“GÜNEŞİ GÖRDÜM”

Güneşi görmek, mutlulukla eş değer olsa gerek. Deyimlerimiz var ya; “Gün görmek, ya da gün görmemek” bunlar “Mutlu yaşadım” ya da “Mutlu yaşayamadım” anlamında değil mi?

Bir de “Güneş terapisi” var. Fazlaca güneş görenler, fazla sıkıntıya katlanabiliyor, kolay pes etmiyor. Örneğin; Afrika, Türkiye. Dert ülkesi olduğu halde, hâlâ insanlar ayakta ve dirençli. Ama Avrupa ülkeleri, güneşi çok az görebildiği için insanlar anti deprasan ilaçları ile ayakta kalabiliyor. Bizim sırrımız sanırım güneş. Bize bedavadan terapi uygulayarak, bizi her gün yeniden üretiyor. Umarım bir gün birileri çıkıp da “Güneş vergisi” istemez. Çünkü yalnızca güneşimiz kaldı, varsıl – yoksul demeden eşit paylaştığımız.

Kardelen (Berfin), güneşe âşıkmış. Karın altından başını çıkarması, yaşaması, hep güneşi görebilmek içinmiş. Ama güneşi görünce de ölürmüş. Yine de ölümü pahasına onu görmek için yaşarmış.

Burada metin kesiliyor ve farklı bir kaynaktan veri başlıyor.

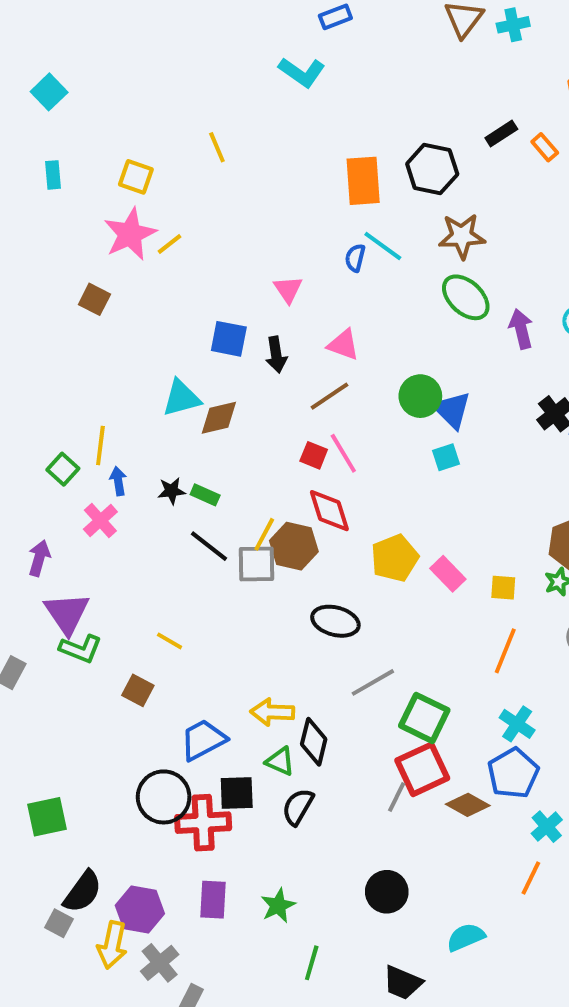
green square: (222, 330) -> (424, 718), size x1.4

Geçen gün “Güneşi Gördüm” filmine gittim. Mahsun Kırmızıgül’ün yazdığı, yönettiği, oynadığı bir film. Aslında Mahsun Kırmızıgül için ön yargılarım vardı. Önceki filminde de şaşırtmıştı beni. Doğrusu ondan bu denli içerikli bir eser beklemiyordum. Arabesk söylediği ve arabesk konuştuğu için, kendisinin de arabesk olduğuna karar vermiştim. Her zaman olduğu gibi yine ön yargım beni yanılttı. Bundan sonra ön yargı taşımamaya çalışmak için kendime söz verdim. Umarım başarırım.

Film, ülkemizin bütün sorularına azar azar değinmiş. Bu değinmeler çorba olmamış, birbiriyle kaynaşmış. İzleyen herkes kendinden bir şeyler bulacak. Ülkemizde kardeşçe yaşarken, neler oldu da birbirimize düşüverdik? Kendi toprağımızdan neden sürüldük? Kente göçen köylülerin uyum sorunları. Gurbet ellerde çekilen sıla hasreti. Acılarını bile rahatça yaşamasına izin verilmeyen insanların içine akıttığı gözyaşları. Dağda ve kışlada karşı karşıya gelmek zorunda bırakılan kardeşler. Kendini doğurma makinesi sanan kadınlar. Kız doğunca kadını suçlayan babalar. Cinsel tercihi yüzünden ölüme yollanan insanlar. Savaştan, kandan beslenenler. Sosyal devlet olamayışımız. Halkımızı muhtaç etmemiz. Ve bunların tümünün bizim insanlarımız, bizim sorunlarımız olduğunu anlayamayışımız.

Bazı mesajları öyle vurucuydu ki, insanın ta yüreğine çakılıyordu. Örneğin baba; “Bunlar, sahipsiz halkın ölü çocukları” diyordu. “Silahın sözden büyük olduğu bu yere bir daha gelinmez” diye ekliyordu. Oğluna öğüt verirken “Ölümden çare olmaz” dedi. Oğlu dağda “Ölü ele geçirildiğinde” bir babanın oğlunun ölüsünü görünce duyduğu acıdan daha çok, korkuyu duyumsayarak, ağlayamaması, ona yardımcı olmak isteyen komutanın, asker Ahmet’in cenazesini göstererek, rahatça ağlamasını sağlaması, her insanı düşünmeye sevk edeceğini düşündüm.

Filmi izlerken, nedense hep Yılmaz Güney’i anımsadım. Filmin toplumsal sorunları içermesi, düşünmeye sevk etmesi, “Mahzun, Yılmaz Güney’i mi örnek alıyor?” diye düşündürttü beni. Bu da çok hoşuma gitti. İyi ki bol para kazanacağı piyasa filmlerini değil de, belki de eleştiri oklarını göze alarak çıktığı bu yol çok daha aydınlık diye onurlandım doğrusu.

“Güneşi Gördüm” filmini izlemek için geç kalmayın derim. Sözlerin silahların önüne geçmesini sağlamak zorundayız. Her zaman güneşi görme umuduyla.